Traducido para Rebelión por Juan Vivanco
Con el secuestro de la cooperante italiana en Kabul ha llegado el momento -aunque con enorme retraso- de que el mundo de las ONG se haga preguntas y reflexione seriamente sobre su razón de ser y el hecho de que desde hace varios años la connivencia entre cooperación y ejércitos ha desnaturalizado el alma de las ONG y, sobre todo, la de quienes trabajan en ellas.
Aunque no estoy nada seguro de que el mundillo de la cooperación sea capaz de hacer esta dura reflexión y autocrítica, ocupado como está en inflar unos resultados cada vez más modestos e ineficaces, mientras infla -pero de verdad- los sueldos de sus empleados.
Se ha perdido por completo ese espíritu, un poco pionero e ingenuo, de quienes trabajaban en las ONG durante los años ochenta y a principios de los noventa. Para recaudar fondos y cumplir los requisitos impuestos por los donantes, el alma de quienes trabajan en la cooperación se ha corrompido de un modo irreversible.
Atraídas por unos sueldos desorbitados, dignos de directivos de empresa, hay personas que pasan como si nada de trabajar en una multinacional a hacerlo en una ONG; por otro lado, las propias ONG a menudo son verdaderas multinacionales: CARE, sin ir más lejos, pero la lista es muy larga.
La responsabilidad no recae únicamente en quien manda su curriculum para encontrar trabajo, sino sobre todo en las propias ONG, que buscan un personal cada vez más especializado, con experiencia de años y características propias de un directivo de empresa, recurriendo a métodos empresariales de selección del personal. La consecuencia natural es que se crean verdaderas compañías humanitarias con un personal internacional muy bien remunerado, lo mismo que, en proporción, el personal local.
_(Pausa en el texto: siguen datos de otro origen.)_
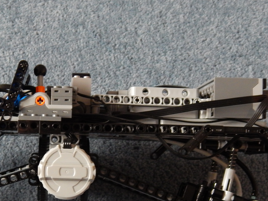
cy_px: 164
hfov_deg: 27.0
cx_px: 65
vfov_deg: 20.5
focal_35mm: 71
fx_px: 550
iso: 400
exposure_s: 1/10
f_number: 3.4
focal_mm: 6.8
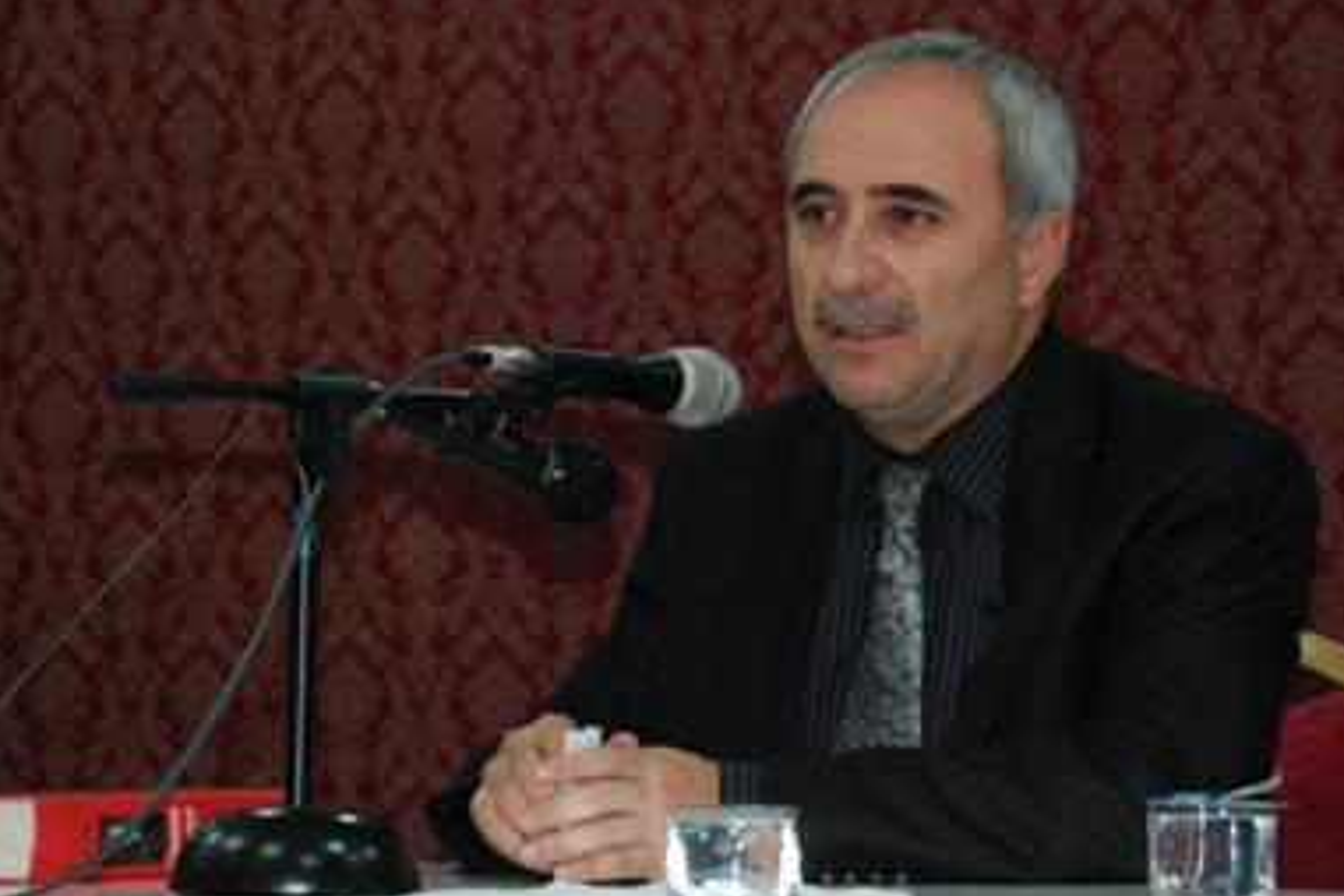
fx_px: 5936
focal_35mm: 159
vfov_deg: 8.6
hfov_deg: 12.9
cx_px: 723
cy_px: 430
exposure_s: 1/60
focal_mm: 90
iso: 800
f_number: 5.6
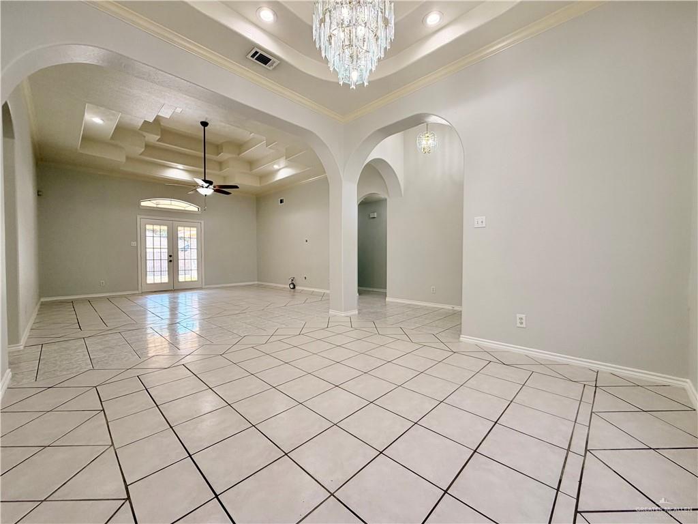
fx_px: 282
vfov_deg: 85.7
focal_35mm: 14
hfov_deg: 102.1
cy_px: 262
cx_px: 349
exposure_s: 1/120
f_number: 2.2
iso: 100
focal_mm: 2.22
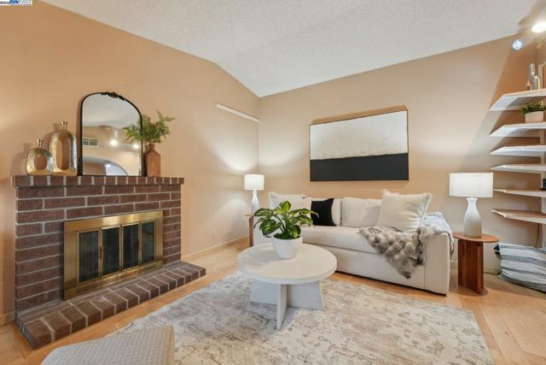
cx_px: 273
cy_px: 182
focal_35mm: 14
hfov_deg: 104.2
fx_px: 212
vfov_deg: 81.2
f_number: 8
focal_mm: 14
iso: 800
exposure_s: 1/20
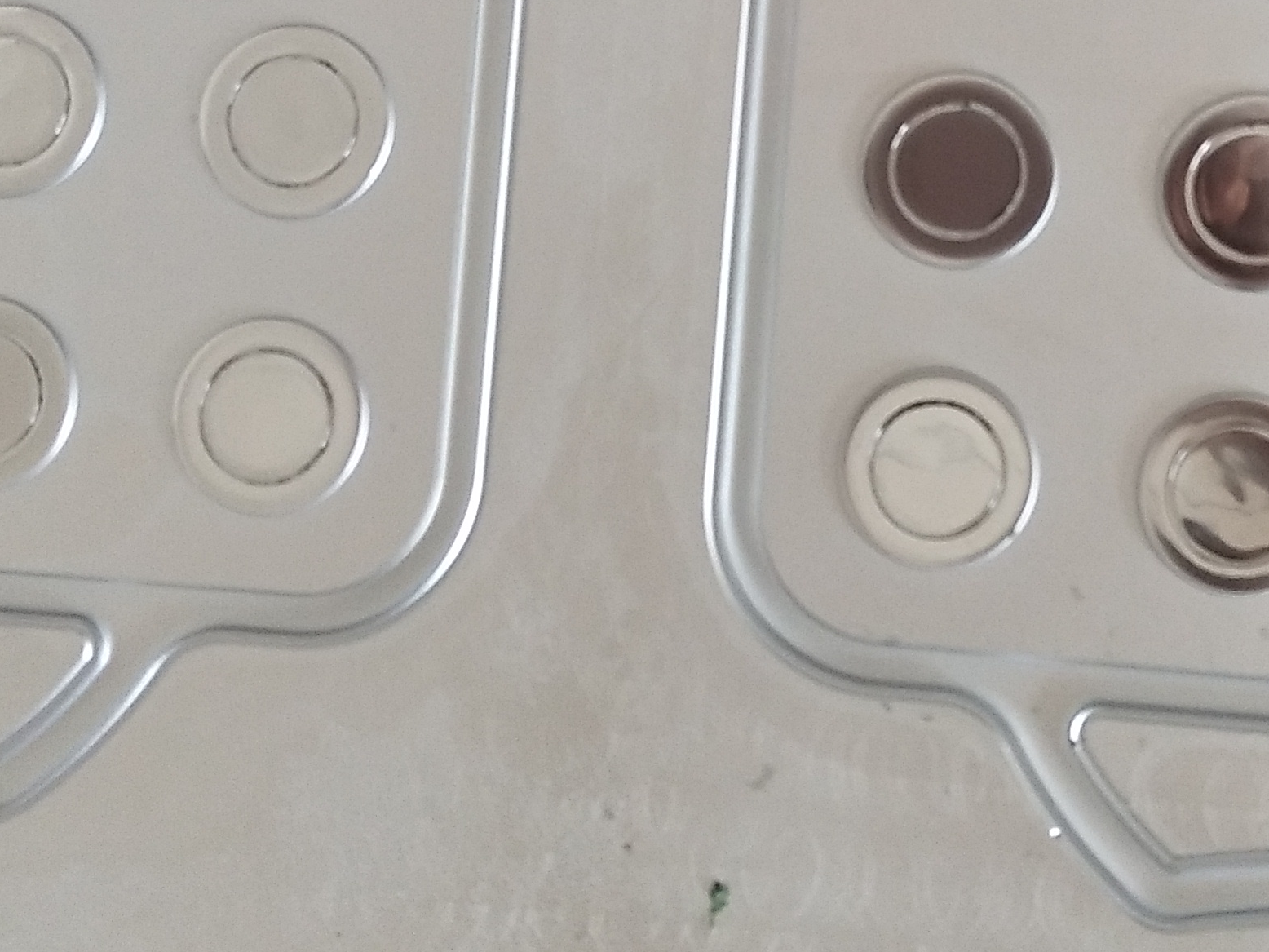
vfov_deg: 18.7
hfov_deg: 25.2
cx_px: 832
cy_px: 50
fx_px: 2823
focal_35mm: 77
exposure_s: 1/50
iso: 125
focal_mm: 3.88
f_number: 2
Esto origina localmente distorsiones en el mundo del trabajo y la lógica envidia de quienes no trabajan en una ONG internacional.
Las ONG contratan en el mercado de trabajo a las personas más preparadas y les pagan unos sueldos que ni las empresas ni los bancos locales se pueden permitir.
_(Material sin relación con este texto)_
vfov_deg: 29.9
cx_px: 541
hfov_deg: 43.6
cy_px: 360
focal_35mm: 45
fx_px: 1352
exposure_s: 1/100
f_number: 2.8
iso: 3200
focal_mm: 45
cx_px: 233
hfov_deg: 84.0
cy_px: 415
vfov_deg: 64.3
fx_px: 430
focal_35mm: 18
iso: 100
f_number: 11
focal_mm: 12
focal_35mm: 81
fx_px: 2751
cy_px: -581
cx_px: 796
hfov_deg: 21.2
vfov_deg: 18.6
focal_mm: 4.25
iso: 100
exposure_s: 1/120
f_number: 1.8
Recuerdo que hace años, cuando estaba en Camboya, en las entrevistas de trabajo para contratar a un ayudante, a mi pregunta de por qué querían trabajar en una ONG los aspirantes casi siempre me contestaban cándidamente que los sueldos eran mucho más altos que el sueldo medio pagado por las empresas locales.
Es una corrupción mental que practican la inmensa mayoría de las ONG internacionales.
Si a todo esto le sumamos la creciente y preocupante colaboración entre ONG y ejércitos en los países que acaban de padecer una guerra, llegaremos a la conclusión de que ya no queda ni rastro de lo «no gubernamental», y que las ONG premiadas con fondos se han convertido en el brazo humanitario de la política exterior de sus países, pero de una política de guerra «humanitaria» y neocolonial.
Antes de que sea demasiado tarde -si no lo es ya- las ONG conscientes deben plantearse cuál va a ser su futuro y cómo van a detener esa marcha alocada de la cooperación hacia la gestión de tipo empresarial y la militarización.
Hay que saber decir no a los requisitos que imponen los donantes institucionales y privados, buscar otras formas de recaudar fondos y tener la humildad de reducir los objetivos, es decir, dedicarse a actividades más modestas y concentradas y recortar considerablemente los sueldos de los cooperantes.
Pero también debe cambiar el método de selección de aspirantes, desterrando de una vez por todas los criterios empresariales.
No es fácil, desde luego, renunciar a unos fondos millonarios (en euros), pero es la única manera de distinguir y aislar a las ONG empresariales y militaristas, cuyos cooperantes estarán cada vez más expuestos a secuestros y atentados, como ocurre con los «contratistas» y soldados.
Porque cada vez es más difícil distinguir entre cooperantes, «contratistas» y soldados.